The Mr. Magoo Show - The Complete DVD Collection
Picture:
C+ Sound: C Extras: C- Episodes: C+
Made in
color before color TV arrived in full force and one of the first big hit
cartoon characters for the groundbreaking UPA Studios, Mr. Magoo has become a
victim of political correctness, which unfortunately extends to the recent Mr. Magoo Show - The Complete DVD
Collection where voiceovers were changed in some episodes to no avail. But first, the show.
Jim
Backus later became part of the immortal original cast of the live action hit Gilligan’s Island, but his voicing of
Magoo started in theatrical film shorts, continued in a remarkable telling of
Charles Dickens’ A Christmas Carol
and then the TV version in this set.
Already a major voice actor on radio, Backus was also a big supporting
actor in hit features and his talent for playing Magoo with such smooth ease
made Magoo a legend.
If you
are not aware, Magoo is a well-off older man who has some vision problems. He is a bit nearsighted and farsighted,
giving him difficulty reading anything properly or seeing where he is going,
only he has no idea how he gets everything he sees wrong. Besides constantly putting him in mortal
danger, he is living it up and going wherever he wants whenever he wants. That is where the comedy comes from, but
because he has a heart of gold and is a good guy deep down, he survives the
potential disasters because of his moral center and good will.
However,
there are shallow idiots who have watered down the character and his adventures
into some gibberish about making fun of the vision impaired, which is moronic
beyond belief. As a result, the show
disappeared in the early 1980s from TV and when it came back in 1988, the stereotypically
drawn Charlie. He would have impaired
speech calling his employer “Mr. Magloo” ands “bloss” but was never mean or
made out to be mean-spirited.
Though we
were OK on the first few DVDs, we suddenly have on DVD 3 voice overdubs on
Charlie which sound too new to be from the early 1960s and give him an American
accent. Suddenly, he sounds like a radio
show host and pronounces everything clearly.

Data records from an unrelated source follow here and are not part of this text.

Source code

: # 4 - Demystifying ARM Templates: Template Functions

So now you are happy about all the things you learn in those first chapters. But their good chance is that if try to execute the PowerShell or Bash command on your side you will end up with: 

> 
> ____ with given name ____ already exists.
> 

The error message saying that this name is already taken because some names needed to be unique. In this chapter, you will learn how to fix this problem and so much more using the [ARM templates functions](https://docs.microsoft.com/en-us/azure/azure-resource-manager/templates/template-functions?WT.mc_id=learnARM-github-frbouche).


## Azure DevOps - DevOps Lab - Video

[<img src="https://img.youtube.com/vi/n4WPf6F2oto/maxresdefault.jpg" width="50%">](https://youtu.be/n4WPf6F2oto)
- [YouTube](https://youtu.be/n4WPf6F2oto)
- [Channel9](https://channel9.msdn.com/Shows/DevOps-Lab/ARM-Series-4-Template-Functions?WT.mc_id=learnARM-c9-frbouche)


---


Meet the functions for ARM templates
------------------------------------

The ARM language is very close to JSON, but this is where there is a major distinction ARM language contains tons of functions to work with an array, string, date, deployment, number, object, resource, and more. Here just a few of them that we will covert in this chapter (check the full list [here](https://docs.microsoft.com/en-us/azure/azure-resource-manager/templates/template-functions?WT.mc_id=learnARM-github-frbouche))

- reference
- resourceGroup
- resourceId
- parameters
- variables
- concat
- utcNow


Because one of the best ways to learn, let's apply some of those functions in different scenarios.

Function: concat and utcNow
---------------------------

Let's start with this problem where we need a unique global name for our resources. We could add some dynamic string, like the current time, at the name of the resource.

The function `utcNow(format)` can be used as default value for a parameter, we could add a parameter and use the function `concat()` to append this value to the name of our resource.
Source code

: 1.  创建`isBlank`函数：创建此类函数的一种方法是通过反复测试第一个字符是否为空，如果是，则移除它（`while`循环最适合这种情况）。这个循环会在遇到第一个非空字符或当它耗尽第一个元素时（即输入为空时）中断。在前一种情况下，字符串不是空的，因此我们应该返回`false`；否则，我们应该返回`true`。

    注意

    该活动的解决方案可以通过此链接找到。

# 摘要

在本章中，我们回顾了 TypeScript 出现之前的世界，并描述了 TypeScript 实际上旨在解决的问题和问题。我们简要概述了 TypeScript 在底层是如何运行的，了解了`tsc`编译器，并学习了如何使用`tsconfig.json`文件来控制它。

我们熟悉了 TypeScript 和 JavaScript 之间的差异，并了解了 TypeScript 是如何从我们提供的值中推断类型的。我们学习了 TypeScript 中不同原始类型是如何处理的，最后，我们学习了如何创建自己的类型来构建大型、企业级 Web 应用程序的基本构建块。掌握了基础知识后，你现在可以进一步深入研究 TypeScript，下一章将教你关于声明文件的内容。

It is a hack job of the worst kind and ruins this set enough to make
diehard fans and others think twice about how “complete” it is. Otherwise, these are all the episodes from
the period, despite alterations.
The 1.33
X 1 image has some detail and aliasing troubles, but despite some
inconsistency, the colors here are far superior to any TV prints I have seen,
especially the muddy copies I grew up on.
It makes me wonder how these would look in HD. The Dolby Digital 2.0 Mono shows its age, but
the 1980s dubbing is a disaster and sounds compressed to boot. The set has no extras, but the foldout case
has a pocket with a foldout about the character and episodes, plus a
min-reproduction of one of the Dell Comics on Magoo.